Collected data
--- START ---
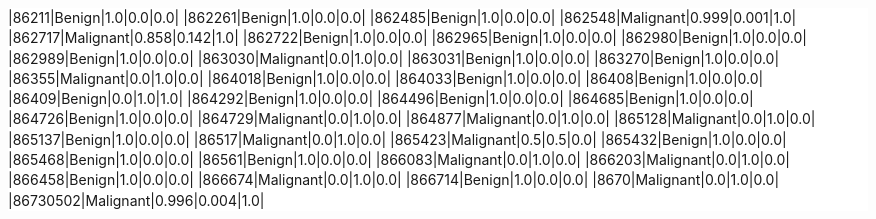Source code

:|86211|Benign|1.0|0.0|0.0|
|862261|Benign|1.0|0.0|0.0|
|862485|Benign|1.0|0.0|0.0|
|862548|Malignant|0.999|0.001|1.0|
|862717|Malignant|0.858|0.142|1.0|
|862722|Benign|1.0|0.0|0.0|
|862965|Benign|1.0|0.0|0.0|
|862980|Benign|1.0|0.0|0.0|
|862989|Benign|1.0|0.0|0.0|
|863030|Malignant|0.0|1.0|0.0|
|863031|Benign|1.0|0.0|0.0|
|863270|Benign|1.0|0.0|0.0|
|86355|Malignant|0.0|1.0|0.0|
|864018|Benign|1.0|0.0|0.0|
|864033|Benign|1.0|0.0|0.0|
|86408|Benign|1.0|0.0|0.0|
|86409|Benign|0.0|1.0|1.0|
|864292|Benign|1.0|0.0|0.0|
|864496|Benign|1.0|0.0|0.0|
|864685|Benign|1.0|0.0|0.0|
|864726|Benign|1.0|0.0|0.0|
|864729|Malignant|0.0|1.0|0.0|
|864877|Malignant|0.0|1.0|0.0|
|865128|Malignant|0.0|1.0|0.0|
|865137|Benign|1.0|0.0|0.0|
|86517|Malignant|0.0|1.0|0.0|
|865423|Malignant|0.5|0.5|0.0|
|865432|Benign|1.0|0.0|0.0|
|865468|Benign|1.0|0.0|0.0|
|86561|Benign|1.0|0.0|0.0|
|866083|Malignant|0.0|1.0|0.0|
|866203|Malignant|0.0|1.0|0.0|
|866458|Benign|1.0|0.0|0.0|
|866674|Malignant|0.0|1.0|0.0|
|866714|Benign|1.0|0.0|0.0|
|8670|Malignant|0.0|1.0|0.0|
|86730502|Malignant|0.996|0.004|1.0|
--- END ---
--- START ---
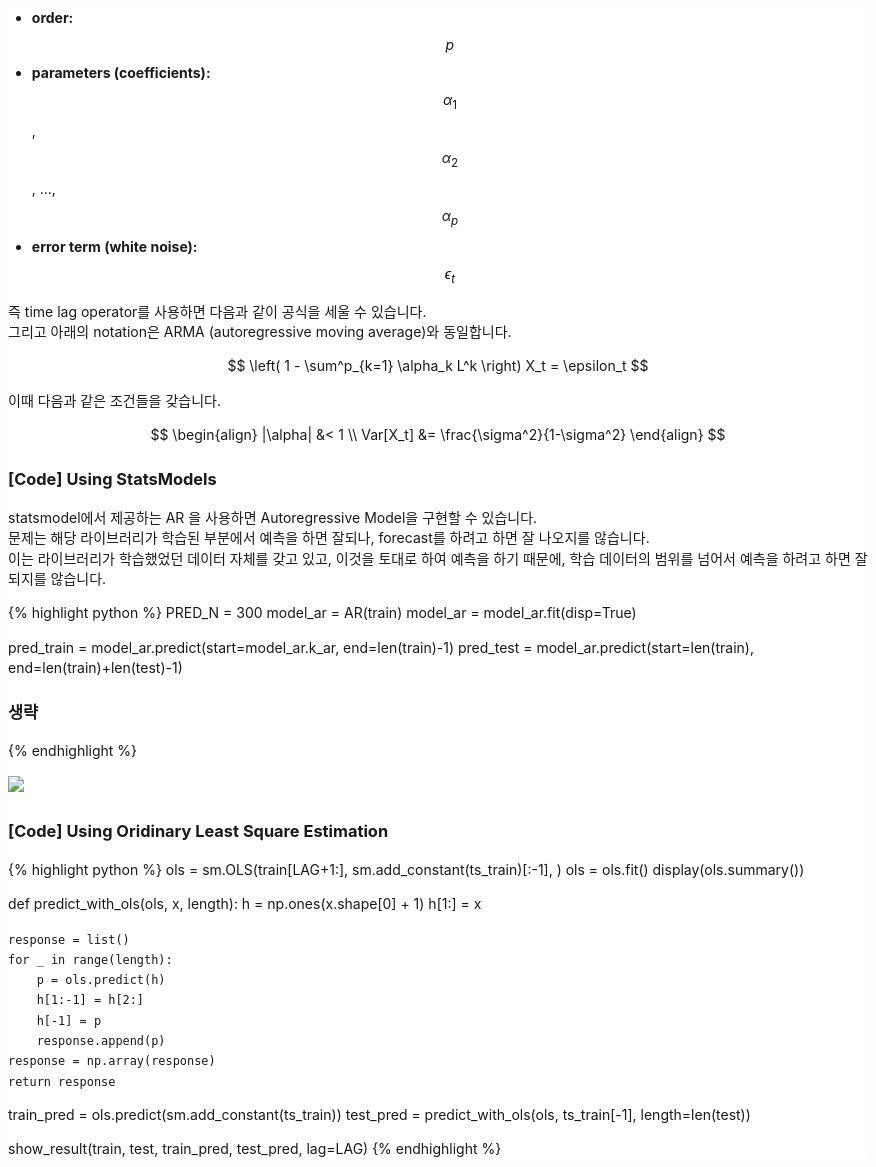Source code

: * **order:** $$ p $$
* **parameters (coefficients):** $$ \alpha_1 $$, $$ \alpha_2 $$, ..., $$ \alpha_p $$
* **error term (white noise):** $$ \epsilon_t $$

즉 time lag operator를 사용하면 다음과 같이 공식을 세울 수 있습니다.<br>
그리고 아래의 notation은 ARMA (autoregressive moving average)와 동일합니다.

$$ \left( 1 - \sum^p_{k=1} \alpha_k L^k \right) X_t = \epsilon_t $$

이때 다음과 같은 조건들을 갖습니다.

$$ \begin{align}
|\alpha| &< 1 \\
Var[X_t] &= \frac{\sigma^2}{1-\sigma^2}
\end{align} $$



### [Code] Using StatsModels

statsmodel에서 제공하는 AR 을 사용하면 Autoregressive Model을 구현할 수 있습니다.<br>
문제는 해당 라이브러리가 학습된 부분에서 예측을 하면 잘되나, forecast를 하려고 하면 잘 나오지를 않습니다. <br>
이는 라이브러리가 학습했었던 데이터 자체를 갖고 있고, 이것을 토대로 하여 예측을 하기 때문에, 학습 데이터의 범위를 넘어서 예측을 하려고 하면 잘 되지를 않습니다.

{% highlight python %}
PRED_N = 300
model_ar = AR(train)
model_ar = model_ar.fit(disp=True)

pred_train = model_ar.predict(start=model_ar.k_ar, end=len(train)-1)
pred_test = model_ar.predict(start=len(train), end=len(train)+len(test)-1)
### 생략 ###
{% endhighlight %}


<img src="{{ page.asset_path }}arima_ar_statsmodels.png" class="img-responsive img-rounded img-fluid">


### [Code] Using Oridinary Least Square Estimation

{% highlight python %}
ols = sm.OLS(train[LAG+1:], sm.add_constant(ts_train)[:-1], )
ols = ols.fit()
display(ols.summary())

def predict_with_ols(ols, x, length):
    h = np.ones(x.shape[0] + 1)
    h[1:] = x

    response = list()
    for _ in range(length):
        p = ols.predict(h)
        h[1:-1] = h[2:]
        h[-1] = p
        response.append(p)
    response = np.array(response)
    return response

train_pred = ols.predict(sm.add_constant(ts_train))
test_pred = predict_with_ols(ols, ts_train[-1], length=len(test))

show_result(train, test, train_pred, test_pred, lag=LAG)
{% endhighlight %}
--- END ---
*ASSIGNED TASK:*
Which lines of the material above contain the string "라이브러리가"? Extract each of them in full.

*WRITTEN ANSWER:*
문제는 해당 라이브러리가 학습된 부분에서 예측을 하면 잘되나, forecast를 하려고 하면 잘 나오지를 않습니다. <br>
이는 라이브러리가 학습했었던 데이터 자체를 갖고 있고, 이것을 토대로 하여 예측을 하기 때문에, 학습 데이터의 범위를 넘어서 예측을 하려고 하면 잘 되지를 않습니다.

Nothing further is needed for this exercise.